When using Django’s ORM as a basis for data harvesting (probably not the best idea in the first place, but sometimes it’s easier to go with what you know), I learned that Django isn’t exactly crazy fast when saving models to the database. Here are some stats on doing different things with Django to try to speed it up.
First, I wrote two methods and used cProfile to profile them. MyModel is a model with a single max_length=100 CharField.
def benchmark():
for i in range(1, 10000): x = MyModel(data=”Some Random Data”) x.save()
def benchmark_bulk():
items = [] for i in range(1, 10000): x = MyModel(data=”Some Random Data”) items.append(x)

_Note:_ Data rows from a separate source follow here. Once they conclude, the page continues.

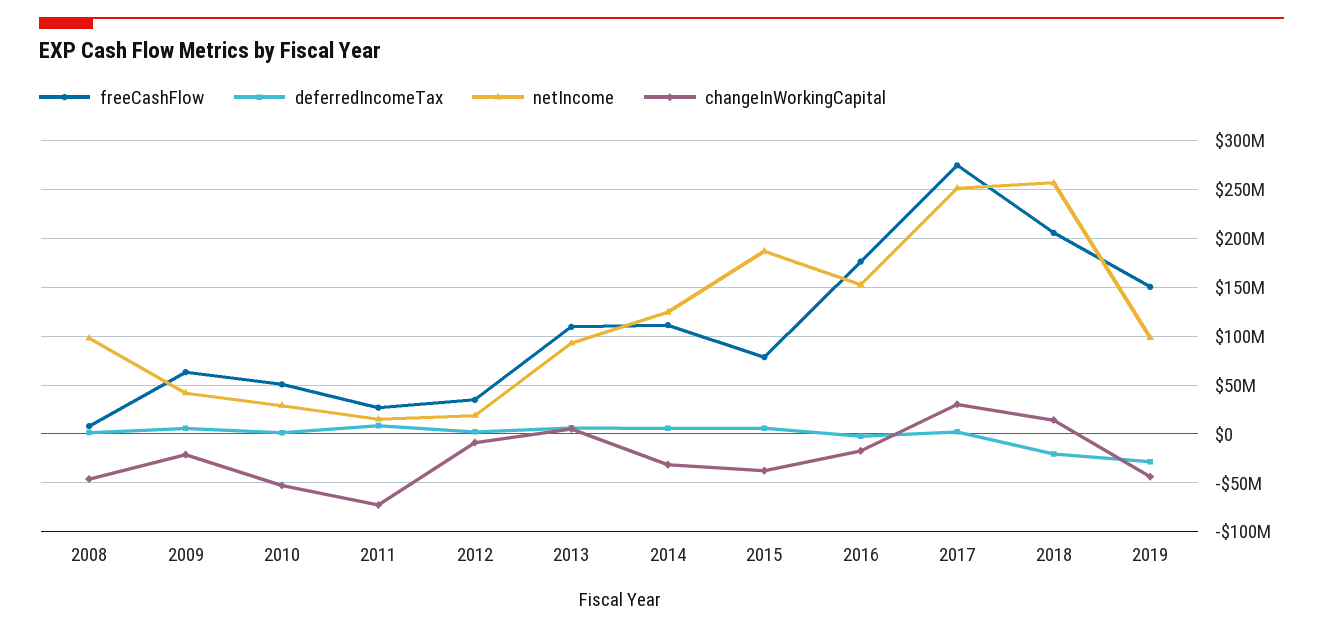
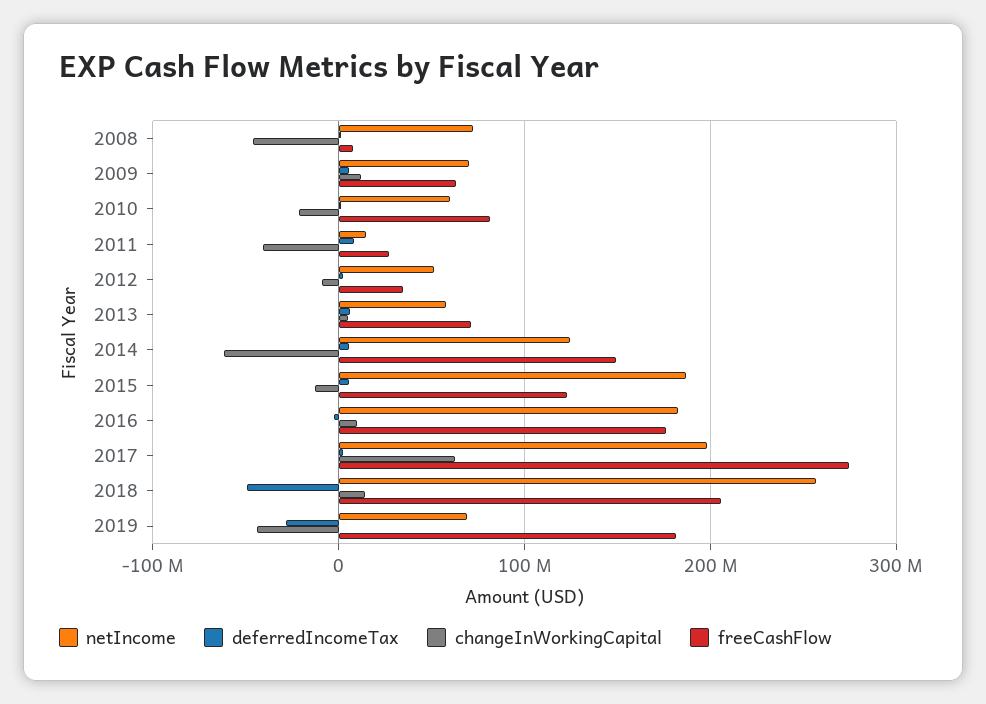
  {
    "freeCashFlow": {
      "2008": 10000000,
      "2009": 60000000,
-     "2010": 50000000,
+     "2010": 80000000,
      "2011": 30000000,
      "2012": 30000000,
-     "2013": 110000000,
+     "2013": 70000000,
-     "2014": 110000000,
+     "2014": 150000000,
-     "2015": 80000000,
+     "2015": 120000000,
      "2016": 180000000,
      "2017": 270000000,
      "2018": 210000000,
-     "2019": 150000000
+     "2019": 180000000
    },
    "deferredIncomeTax": {
      "2008": 0,
      "2009": 10000000,
      "2010": 0,
      "2011": 10000000,
      "2012": 0,
      "2013": 10000000,
      "2014": 10000000,
      "2015": 10000000,
      "2016": 0,
      "2017": 0,
-     "2018": -20000000,
+     "2018": -50000000,
      "2019": -30000000
    },
    "netIncome": {
-     "2008": 100000000,
+     "2008": 70000000,
-     "2009": 40000000,
+     "2009": 70000000,
-     "2010": 30000000,
+     "2010": 60000000,
      "2011": 10000000,
-     "2012": 20000000,
+     "2012": 50000000,
-     "2013": 90000000,
+     "2013": 60000000,
      "2014": 120000000,
      "2015": 190000000,
-     "2016": 150000000,
+     "2016": 180000000,
-     "2017": 250000000,
+     "2017": 200000000,
      "2018": 260000000,
-     "2019": 100000000
+     "2019": 70000000
    },
    "changeInWorkingCapital": {
      "2008": -50000000,
-     "2009": -20000000,
+     "2009": 10000000,
-     "2010": -50000000,
+     "2010": -20000000,
-     "2011": -70000000,
+     "2011": -40000000,
      "2012": -10000000,
      "2013": 10000000,
-     "2014": -30000000,
+     "2014": -60000000,
-     "2015": -40000000,
+     "2015": -10000000,
-     "2016": -20000000,
+     "2016": 10000000,
-     "2017": 30000000,
+     "2017": 60000000,
      "2018": 10000000,
      "2019": -40000000
    }
  }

MyModel.objects.bulk_create(items)
I used cProfile to profile these methods, using SQLite as the backing database. benchmark() took 14.87 seconds, and benchmark_bulk() took 0.400 seconds. Obvious improvement there by using bulk_create, but you can’t use FKs to link subrecords to the records, as the pk property of those objects will not get set.
When switching to MySQL: 8.09 seconds on benchmark() and 0.379 seconds on benchmark_bulk(). A little bit better — definitely better on benchmark, but not that much better when bulk inserting.
When switching to Postgres: 6.71 seconds on benchmark() and 0.385 seconds on benchmark_bulk(). Even faster on benchmark, but not any faster for bulk insertion. Bulk insertion may be effectively capped out on speed. The bulk_create method on query.py seems to take about .2 seconds no matter the backend.
Switching to Cassandra led to bulk_create not working, and benchmark() took 17.88 seconds! That wasn’t what I expected here! Looking at the profiler stats, it seems it spent 11.63 seconds in time.sleep(), so maybe I’m doing something wrong — subtracting these two gives 6.25 seconds, which is closer to what I’d expect.
Obviously the use cases here are very simple, but for simple model insertion speed, Postgres seems to win if you want a relational database and migrating to new software isn’t hard. If you don’t want to use Postgres (in our case, we like MySQL), or you need intense speedups, then modify your code to use bulk_create()!
I’ll make another post later this week or next week, with a more complicated, real-world data structure, and show how (likely) Cassandra would beat out both MySQL and Postgres for saving more complex models quickly, since we can eliminate FK relationships and save objects in a more NoSQL fashion. This comes at a querying and filtering cost, so I’ll examine those too!